[Records excerpted from a collection]
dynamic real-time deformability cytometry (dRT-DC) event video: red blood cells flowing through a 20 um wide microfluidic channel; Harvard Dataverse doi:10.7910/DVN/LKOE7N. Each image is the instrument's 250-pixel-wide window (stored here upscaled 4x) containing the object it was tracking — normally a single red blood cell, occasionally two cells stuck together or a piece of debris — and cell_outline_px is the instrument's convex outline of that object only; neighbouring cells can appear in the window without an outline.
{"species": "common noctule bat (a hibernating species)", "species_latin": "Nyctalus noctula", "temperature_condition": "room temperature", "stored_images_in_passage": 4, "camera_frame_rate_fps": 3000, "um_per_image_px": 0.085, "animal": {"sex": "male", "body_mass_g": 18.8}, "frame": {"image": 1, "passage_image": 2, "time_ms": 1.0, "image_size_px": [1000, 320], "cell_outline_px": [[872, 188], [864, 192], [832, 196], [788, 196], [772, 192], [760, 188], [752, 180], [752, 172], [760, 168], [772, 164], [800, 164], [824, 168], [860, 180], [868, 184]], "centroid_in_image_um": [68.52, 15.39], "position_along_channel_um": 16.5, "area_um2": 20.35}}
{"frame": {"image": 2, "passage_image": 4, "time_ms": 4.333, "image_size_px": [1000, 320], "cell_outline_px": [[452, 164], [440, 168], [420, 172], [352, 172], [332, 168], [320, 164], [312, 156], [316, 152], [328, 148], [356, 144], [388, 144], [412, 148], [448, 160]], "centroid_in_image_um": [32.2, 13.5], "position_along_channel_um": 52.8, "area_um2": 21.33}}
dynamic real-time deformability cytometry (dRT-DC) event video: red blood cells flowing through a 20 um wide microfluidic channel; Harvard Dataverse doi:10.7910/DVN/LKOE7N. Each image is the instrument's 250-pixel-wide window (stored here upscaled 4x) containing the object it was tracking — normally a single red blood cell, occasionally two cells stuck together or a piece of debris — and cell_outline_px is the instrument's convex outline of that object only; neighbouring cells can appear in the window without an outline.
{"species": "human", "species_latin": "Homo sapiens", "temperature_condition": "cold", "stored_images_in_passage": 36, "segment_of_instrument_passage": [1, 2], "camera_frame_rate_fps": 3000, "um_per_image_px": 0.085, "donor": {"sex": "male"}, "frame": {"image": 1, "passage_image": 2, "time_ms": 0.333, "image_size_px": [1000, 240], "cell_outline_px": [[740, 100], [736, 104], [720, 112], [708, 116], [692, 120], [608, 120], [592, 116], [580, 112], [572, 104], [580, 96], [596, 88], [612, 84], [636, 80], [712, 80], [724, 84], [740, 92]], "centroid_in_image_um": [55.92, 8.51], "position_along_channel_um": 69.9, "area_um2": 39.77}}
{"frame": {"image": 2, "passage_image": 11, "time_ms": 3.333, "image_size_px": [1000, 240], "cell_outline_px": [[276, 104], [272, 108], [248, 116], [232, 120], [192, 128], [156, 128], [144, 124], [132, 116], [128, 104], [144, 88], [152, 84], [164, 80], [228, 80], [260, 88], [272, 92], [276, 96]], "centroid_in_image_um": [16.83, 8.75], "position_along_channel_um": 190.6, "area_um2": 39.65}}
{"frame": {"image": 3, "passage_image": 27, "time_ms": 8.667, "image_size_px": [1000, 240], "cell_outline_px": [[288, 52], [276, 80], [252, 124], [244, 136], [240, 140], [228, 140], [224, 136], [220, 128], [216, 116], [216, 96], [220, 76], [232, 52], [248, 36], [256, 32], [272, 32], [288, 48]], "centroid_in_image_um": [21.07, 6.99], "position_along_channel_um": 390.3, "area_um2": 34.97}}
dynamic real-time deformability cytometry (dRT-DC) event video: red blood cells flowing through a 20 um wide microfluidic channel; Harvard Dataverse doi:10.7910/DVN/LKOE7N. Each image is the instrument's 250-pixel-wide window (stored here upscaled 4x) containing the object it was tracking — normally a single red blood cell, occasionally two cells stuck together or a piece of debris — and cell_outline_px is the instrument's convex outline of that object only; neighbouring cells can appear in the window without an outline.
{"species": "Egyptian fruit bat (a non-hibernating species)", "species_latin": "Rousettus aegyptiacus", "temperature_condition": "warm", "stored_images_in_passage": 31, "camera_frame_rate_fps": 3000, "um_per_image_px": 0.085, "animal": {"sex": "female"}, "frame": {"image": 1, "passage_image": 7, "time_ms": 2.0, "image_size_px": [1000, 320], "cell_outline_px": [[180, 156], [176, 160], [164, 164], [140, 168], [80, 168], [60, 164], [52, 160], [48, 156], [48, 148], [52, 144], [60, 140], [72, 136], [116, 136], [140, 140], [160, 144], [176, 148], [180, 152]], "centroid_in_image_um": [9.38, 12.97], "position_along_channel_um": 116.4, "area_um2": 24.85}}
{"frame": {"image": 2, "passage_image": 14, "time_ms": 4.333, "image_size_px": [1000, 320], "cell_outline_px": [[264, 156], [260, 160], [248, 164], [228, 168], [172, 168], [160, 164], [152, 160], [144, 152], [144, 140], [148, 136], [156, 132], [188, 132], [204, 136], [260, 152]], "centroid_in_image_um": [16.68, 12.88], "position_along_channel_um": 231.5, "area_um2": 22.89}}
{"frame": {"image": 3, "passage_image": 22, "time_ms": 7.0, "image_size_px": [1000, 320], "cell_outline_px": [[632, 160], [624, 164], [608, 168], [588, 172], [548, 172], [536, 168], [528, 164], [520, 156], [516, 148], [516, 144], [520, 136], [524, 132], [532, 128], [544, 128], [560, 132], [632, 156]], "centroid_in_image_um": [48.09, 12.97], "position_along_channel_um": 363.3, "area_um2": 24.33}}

## The request
Copy every record exactly as presented.

## Final answer
dynamic real-time deformability cytometry (dRT-DC) event video: red blood cells flowing through a 20 um wide microfluidic channel; Harvard Dataverse doi:10.7910/DVN/LKOE7N. Each image is the instrument's 250-pixel-wide window (stored here upscaled 4x) containing the object it was tracking — normally a single red blood cell, occasionally two cells stuck together or a piece of debris — and cell_outline_px is the instrument's convex outline of that object only; neighbouring cells can appear in the window without an outline.
{"species": "common noctule bat (a hibernating species)", "species_latin": "Nyctalus noctula", "temperature_condition": "room temperature", "stored_images_in_passage": 4, "camera_frame_rate_fps": 3000, "um_per_image_px": 0.085, "animal": {"sex": "male", "body_mass_g": 18.8}, "frame": {"image": 1, "passage_image": 2, "time_ms": 1.0, "image_size_px": [1000, 320], "cell_outline_px": [[872, 188], [864, 192], [832, 196], [788, 196], [772, 192], [760, 188], [752, 180], [752, 172], [760, 168], [772, 164], [800, 164], [824, 168], [860, 180], [868, 184]], "centroid_in_image_um": [68.52, 15.39], "position_along_channel_um": 16.5, "area_um2": 20.35}}
{"frame": {"image": 2, "passage_image": 4, "time_ms": 4.333, "image_size_px": [1000, 320], "cell_outline_px": [[452, 164], [440, 168], [420, 172], [352, 172], [332, 168], [320, 164], [312, 156], [316, 152], [328, 148], [356, 144], [388, 144], [412, 148], [448, 160]], "centroid_in_image_um": [32.2, 13.5], "position_along_channel_um": 52.8, "area_um2": 21.33}}
dynamic real-time deformability cytometry (dRT-DC) event video: red blood cells flowing through a 20 um wide microfluidic channel; Harvard Dataverse doi:10.7910/DVN/LKOE7N. Each image is the instrument's 250-pixel-wide window (stored here upscaled 4x) containing the object it was tracking — normally a single red blood cell, occasionally two cells stuck together or a piece of debris — and cell_outline_px is the instrument's convex outline of that object only; neighbouring cells can appear in the window without an outline.
{"species": "human", "species_latin": "Homo sapiens", "temperature_condition": "cold", "stored_images_in_passage": 36, "segment_of_instrument_passage": [1, 2], "camera_frame_rate_fps": 3000, "um_per_image_px": 0.085, "donor": {"sex": "male"}, "frame": {"image": 1, "passage_image": 2, "time_ms": 0.333, "image_size_px": [1000, 240], "cell_outline_px": [[740, 100], [736, 104], [720, 112], [708, 116], [692, 120], [608, 120], [592, 116], [580, 112], [572, 104], [580, 96], [596, 88], [612, 84], [636, 80], [712, 80], [724, 84], [740, 92]], "centroid_in_image_um": [55.92, 8.51], "position_along_channel_um": 69.9, "area_um2": 39.77}}
{"frame": {"image": 2, "passage_image": 11, "time_ms": 3.333, "image_size_px": [1000, 240], "cell_outline_px": [[276, 104], [272, 108], [248, 116], [232, 120], [192, 128], [156, 128], [144, 124], [132, 116], [128, 104], [144, 88], [152, 84], [164, 80], [228, 80], [260, 88], [272, 92], [276, 96]], "centroid_in_image_um": [16.83, 8.75], "position_along_channel_um": 190.6, "area_um2": 39.65}}
{"frame": {"image": 3, "passage_image": 27, "time_ms": 8.667, "image_size_px": [1000, 240], "cell_outline_px": [[288, 52], [276, 80], [252, 124], [244, 136], [240, 140], [228, 140], [224, 136], [220, 128], [216, 116], [216, 96], [220, 76], [232, 52], [248, 36], [256, 32], [272, 32], [288, 48]], "centroid_in_image_um": [21.07, 6.99], "position_along_channel_um": 390.3, "area_um2": 34.97}}
dynamic real-time deformability cytometry (dRT-DC) event video: red blood cells flowing through a 20 um wide microfluidic channel; Harvard Dataverse doi:10.7910/DVN/LKOE7N. Each image is the instrument's 250-pixel-wide window (stored here upscaled 4x) containing the object it was tracking — normally a single red blood cell, occasionally two cells stuck together or a piece of debris — and cell_outline_px is the instrument's convex outline of that object only; neighbouring cells can appear in the window without an outline.
{"species": "Egyptian fruit bat (a non-hibernating species)", "species_latin": "Rousettus aegyptiacus", "temperature_condition": "warm", "stored_images_in_passage": 31, "camera_frame_rate_fps": 3000, "um_per_image_px": 0.085, "animal": {"sex": "female"}, "frame": {"image": 1, "passage_image": 7, "time_ms": 2.0, "image_size_px": [1000, 320], "cell_outline_px": [[180, 156], [176, 160], [164, 164], [140, 168], [80, 168], [60, 164], [52, 160], [48, 156], [48, 148], [52, 144], [60, 140], [72, 136], [116, 136], [140, 140], [160, 144], [176, 148], [180, 152]], "centroid_in_image_um": [9.38, 12.97], "position_along_channel_um": 116.4, "area_um2": 24.85}}
{"frame": {"image": 2, "passage_image": 14, "time_ms": 4.333, "image_size_px": [1000, 320], "cell_outline_px": [[264, 156], [260, 160], [248, 164], [228, 168], [172, 168], [160, 164], [152, 160], [144, 152], [144, 140], [148, 136], [156, 132], [188, 132], [204, 136], [260, 152]], "centroid_in_image_um": [16.68, 12.88], "position_along_channel_um": 231.5, "area_um2": 22.89}}
{"frame": {"image": 3, "passage_image": 22, "time_ms": 7.0, "image_size_px": [1000, 320], "cell_outline_px": [[632, 160], [624, 164], [608, 168], [588, 172], [548, 172], [536, 168], [528, 164], [520, 156], [516, 148], [516, 144], [520, 136], [524, 132], [532, 128], [544, 128], [560, 132], [632, 156]], "centroid_in_image_um": [48.09, 12.97], "position_along_channel_um": 363.3, "area_um2": 24.33}}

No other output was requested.